You have a normal map. It contains unit length vector.
You discard blue channel and reconstruct it in pixel shader, relying on knowing that it actually was a unit length vector, and blue channel was always positive.
So far so good.

Now, you are sampling normal map at mip level 1.
One mip level 1 texel contains averaged values from 4 level 0 texels.

After averaging them out, one of your core assumptions of it being a unit length vector is no longer applicable.
For that to be still more or less valid, you need to re-normalize normal at every step of mip generation, which is exactly what is done when you are using normal map compression and which will not be there for you when you use compression method other than normal map.

https://docs.unrealengine.com/en-US/…ite/index.html

This is some great info here.

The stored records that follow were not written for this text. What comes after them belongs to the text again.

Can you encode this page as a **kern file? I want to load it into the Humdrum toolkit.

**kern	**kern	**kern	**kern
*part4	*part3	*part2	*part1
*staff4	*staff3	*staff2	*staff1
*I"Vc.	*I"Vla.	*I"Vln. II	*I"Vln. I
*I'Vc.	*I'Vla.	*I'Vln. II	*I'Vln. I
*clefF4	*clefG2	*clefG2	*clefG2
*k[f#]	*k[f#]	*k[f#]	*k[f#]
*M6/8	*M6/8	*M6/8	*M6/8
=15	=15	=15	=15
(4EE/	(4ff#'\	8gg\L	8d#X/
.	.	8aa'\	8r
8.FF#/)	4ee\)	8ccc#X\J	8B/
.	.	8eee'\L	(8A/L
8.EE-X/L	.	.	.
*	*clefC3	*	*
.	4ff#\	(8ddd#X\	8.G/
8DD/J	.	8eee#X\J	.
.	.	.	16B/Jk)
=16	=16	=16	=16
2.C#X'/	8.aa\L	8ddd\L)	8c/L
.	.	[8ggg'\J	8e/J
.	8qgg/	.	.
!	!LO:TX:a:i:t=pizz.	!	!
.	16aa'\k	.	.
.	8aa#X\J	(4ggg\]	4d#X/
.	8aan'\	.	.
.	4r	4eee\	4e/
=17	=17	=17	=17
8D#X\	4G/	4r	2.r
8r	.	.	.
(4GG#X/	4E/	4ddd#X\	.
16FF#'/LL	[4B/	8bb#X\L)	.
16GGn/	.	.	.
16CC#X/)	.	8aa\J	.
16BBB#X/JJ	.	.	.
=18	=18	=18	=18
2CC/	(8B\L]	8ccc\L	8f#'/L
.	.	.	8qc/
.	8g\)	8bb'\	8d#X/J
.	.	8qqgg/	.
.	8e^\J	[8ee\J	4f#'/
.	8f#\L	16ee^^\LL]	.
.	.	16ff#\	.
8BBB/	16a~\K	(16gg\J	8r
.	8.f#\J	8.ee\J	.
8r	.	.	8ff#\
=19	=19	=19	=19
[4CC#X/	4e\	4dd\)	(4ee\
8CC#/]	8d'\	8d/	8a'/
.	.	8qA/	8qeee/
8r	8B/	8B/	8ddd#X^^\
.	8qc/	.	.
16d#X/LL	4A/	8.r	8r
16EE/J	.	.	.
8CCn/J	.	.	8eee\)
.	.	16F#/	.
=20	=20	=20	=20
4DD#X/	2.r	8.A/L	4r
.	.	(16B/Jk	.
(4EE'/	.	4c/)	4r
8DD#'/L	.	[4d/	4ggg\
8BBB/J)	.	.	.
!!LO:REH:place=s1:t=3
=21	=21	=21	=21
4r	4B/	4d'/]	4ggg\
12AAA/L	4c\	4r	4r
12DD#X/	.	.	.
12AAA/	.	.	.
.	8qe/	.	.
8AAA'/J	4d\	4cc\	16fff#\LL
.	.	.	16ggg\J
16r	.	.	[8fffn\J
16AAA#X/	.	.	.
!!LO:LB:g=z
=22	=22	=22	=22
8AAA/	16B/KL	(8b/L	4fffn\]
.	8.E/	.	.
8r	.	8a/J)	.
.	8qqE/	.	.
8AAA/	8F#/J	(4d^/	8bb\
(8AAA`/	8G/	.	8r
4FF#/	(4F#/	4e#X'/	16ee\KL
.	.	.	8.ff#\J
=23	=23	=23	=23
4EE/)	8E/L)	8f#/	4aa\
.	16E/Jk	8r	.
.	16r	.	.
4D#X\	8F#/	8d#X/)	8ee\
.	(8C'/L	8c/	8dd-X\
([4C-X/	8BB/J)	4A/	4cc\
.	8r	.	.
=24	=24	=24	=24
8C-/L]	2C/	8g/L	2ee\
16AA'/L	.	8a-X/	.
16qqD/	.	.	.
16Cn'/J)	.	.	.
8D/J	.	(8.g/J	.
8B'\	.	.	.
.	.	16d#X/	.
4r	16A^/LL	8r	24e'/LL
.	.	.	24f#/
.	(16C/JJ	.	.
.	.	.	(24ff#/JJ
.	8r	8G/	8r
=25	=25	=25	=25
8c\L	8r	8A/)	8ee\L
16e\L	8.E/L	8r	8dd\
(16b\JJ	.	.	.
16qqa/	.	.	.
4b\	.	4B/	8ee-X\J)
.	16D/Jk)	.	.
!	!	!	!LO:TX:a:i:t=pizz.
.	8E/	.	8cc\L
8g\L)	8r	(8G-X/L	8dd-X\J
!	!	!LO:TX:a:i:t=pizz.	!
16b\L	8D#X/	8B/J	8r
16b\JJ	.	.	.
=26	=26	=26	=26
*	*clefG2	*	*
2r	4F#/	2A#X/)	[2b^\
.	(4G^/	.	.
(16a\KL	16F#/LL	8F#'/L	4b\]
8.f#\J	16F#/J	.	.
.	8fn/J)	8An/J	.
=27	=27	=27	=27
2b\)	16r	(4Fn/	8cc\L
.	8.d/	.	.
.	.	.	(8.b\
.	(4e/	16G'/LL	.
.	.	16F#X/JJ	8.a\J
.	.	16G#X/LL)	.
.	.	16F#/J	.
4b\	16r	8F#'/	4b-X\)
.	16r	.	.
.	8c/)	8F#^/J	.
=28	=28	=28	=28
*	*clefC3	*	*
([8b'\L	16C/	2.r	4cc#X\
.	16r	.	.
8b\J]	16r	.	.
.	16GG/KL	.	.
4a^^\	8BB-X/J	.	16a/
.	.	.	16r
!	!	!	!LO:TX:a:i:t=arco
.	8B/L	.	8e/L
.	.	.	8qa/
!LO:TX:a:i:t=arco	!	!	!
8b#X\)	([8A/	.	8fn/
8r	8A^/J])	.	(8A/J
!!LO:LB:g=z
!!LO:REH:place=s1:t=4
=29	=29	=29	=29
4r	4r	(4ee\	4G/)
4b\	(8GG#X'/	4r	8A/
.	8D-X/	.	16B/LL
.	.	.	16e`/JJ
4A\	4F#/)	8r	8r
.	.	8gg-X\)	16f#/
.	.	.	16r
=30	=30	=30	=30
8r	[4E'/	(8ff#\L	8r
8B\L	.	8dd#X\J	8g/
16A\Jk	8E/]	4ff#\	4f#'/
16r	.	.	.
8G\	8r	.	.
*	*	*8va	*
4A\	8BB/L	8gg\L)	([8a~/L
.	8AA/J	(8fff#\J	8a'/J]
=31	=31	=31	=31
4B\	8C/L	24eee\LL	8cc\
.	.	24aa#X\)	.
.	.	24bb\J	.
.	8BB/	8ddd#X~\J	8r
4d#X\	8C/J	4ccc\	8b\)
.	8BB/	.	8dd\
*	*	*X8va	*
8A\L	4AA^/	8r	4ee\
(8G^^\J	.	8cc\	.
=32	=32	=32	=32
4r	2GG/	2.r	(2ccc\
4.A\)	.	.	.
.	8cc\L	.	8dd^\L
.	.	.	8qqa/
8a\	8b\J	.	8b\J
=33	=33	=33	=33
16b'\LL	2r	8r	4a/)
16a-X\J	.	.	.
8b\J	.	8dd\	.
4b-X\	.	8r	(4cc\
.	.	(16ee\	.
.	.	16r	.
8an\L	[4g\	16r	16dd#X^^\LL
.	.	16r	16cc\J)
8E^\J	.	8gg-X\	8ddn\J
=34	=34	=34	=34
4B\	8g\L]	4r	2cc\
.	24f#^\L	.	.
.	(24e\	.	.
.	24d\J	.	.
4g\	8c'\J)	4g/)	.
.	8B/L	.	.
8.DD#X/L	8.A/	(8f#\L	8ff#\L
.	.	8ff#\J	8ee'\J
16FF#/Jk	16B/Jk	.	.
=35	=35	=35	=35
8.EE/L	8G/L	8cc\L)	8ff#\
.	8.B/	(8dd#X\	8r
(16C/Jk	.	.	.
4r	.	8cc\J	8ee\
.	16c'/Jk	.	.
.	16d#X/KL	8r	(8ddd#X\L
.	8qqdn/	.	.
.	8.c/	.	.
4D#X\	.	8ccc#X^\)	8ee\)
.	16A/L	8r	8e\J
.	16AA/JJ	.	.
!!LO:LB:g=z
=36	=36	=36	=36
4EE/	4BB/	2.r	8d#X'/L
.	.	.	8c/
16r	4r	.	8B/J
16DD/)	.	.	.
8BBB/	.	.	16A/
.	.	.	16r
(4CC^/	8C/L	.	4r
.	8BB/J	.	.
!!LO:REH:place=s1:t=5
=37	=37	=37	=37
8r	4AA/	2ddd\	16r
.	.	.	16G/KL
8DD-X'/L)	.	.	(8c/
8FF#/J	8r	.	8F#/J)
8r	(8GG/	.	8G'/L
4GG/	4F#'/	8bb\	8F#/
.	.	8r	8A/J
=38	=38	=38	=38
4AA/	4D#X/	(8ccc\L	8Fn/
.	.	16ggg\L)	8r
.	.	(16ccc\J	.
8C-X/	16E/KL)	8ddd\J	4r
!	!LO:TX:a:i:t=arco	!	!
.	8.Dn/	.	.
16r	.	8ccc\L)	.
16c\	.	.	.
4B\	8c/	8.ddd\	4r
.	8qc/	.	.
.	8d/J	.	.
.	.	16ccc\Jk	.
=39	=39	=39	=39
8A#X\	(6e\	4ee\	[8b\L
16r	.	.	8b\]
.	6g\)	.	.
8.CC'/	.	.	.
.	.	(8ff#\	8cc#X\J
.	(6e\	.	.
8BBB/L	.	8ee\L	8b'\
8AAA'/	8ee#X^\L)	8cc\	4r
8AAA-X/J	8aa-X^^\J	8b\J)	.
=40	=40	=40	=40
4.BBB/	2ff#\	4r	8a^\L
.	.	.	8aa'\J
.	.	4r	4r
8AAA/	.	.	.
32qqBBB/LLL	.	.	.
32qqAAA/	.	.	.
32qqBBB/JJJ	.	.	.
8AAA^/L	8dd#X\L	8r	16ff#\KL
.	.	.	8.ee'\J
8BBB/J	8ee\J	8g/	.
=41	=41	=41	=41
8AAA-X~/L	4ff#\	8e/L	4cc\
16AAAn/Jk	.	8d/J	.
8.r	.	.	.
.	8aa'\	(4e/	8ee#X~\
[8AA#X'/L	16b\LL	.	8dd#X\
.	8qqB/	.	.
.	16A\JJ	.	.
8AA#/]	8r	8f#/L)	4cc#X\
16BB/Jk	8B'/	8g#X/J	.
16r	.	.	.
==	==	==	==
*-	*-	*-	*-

This topic has gotten a bit-off Ambient Occlusion, but has become full of some great info.
What is RTVT?
I was under the impression World Comp is not usable for Multiplayer? But, Fortnite uses World Comp yes/no? I did a quick look and it seems you have to turn off world origin shifting, which in other research I have found that beyond 1km distance, devs have gotten floating point errors, so not having world origin shift might be an issue. There is so much involved in creating a large map lol, especially for someone just starting out haha. In a nother post topic, someone mentioned converting landscape to meshes would give better performance. Also, I would not be running a dedicated server, so would not be abl to have a server load the entire world comp.

Thanks so much for this info, gives me a lot to look into and learn about!

Oh man, this is a great detailed explanation, Thank you! I think I actually turned Mipmaps off, ad if I remember correctly it gave me better performance, although I do believe I am gaining performance and sacrificing VRAM usage, but I would prefer the performance as I dont think VRAM usage will be an issue.

I checked out composite textures, thanks you! I never knew this existed! I don’t think the page really explains it all that great, but I will look on youtube for some better understanding an examples. Although, looking at their sample images, I don’t like the results.

Rtvt is real time virtual texturing.
the landscape system.

other than that, yes, fortnite uses world comp, and layers.
also the new atmosphere system I believe. When you skydive off the bus you can clearly see the double horizon line. Of where the map ends.
Which is really due to the fact the atmosphere doesn’t continue all-around without a custom sphere, like it did before.

Float point errors may (my speculation) depend more on final release platform. A pc will be able to handle up to 12km or so in my experience.
mobiles may have a harder time keeping up.
Either way, the effect is evident. Meshes and in editor gizmos become distorted.